**REQUIRED ACTION**. Give back the exact lines of the material below from the one containing "hormone treatment in Indianapolis IN" through the one containing "Street, a few blocks away.", and no pictures.
--*--
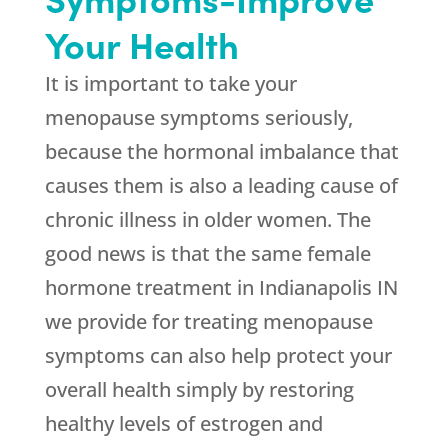
Your Health
It is important to take your
menopause symptoms seriously,
because the hormonal imbalance that
causes them is also a leading cause of
chronic illness in older women. The
good news is that the same female
hormone treatment in Indianapolis IN
we provide for treating menopause
symptoms can also help protect your
overall health simply by restoring
healthy levels of estrogen and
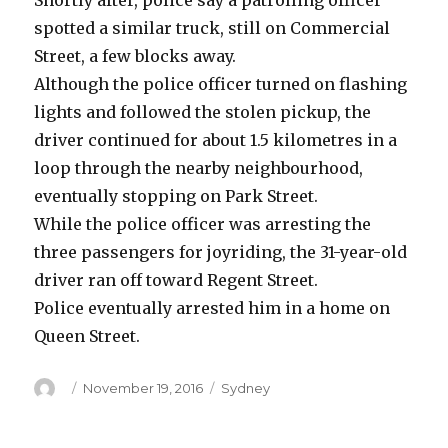
Shortly after, police say a patrolling officer
spotted a similar truck, still on Commercial
Street, a few blocks away.
Although the police officer turned on flashing
lights and followed the stolen pickup, the
driver continued for about 1.5 kilometres in a
loop through the nearby neighbourhood,
eventually stopping on Park Street.
While the police officer was arresting the
three passengers for joyriding, the 31-year-old
driver ran off toward Regent Street.
Police eventually arrested him in a home on
Queen Street.
Author
Posted
Categories
November 19, 2016
Sydney
on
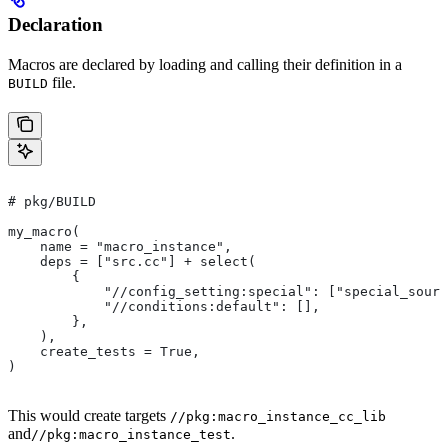
Declaration
Macros are declared by loading and calling their definition in a
file.
BUILD
# pkg/BUILD
my_macro(
    name = "macro_instance",
    deps = ["src.cc"] + select(
        {
            "//config_setting:special": ["special_sourc
            "//conditions:default": [],
        },
    ),
    create_tests = True,
)
This would create targets
//pkg:macro_instance_cc_lib
and
.
//pkg:macro_instance_test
--*--
**SOLUTION FOR THIS PROBLEM**.
hormone treatment in Indianapolis IN
we provide for treating menopause
symptoms can also help protect your
overall health simply by restoring
healthy levels of estrogen and
Shortly after, police say a patrolling officer
spotted a similar truck, still on Commercial
Street, a few blocks away.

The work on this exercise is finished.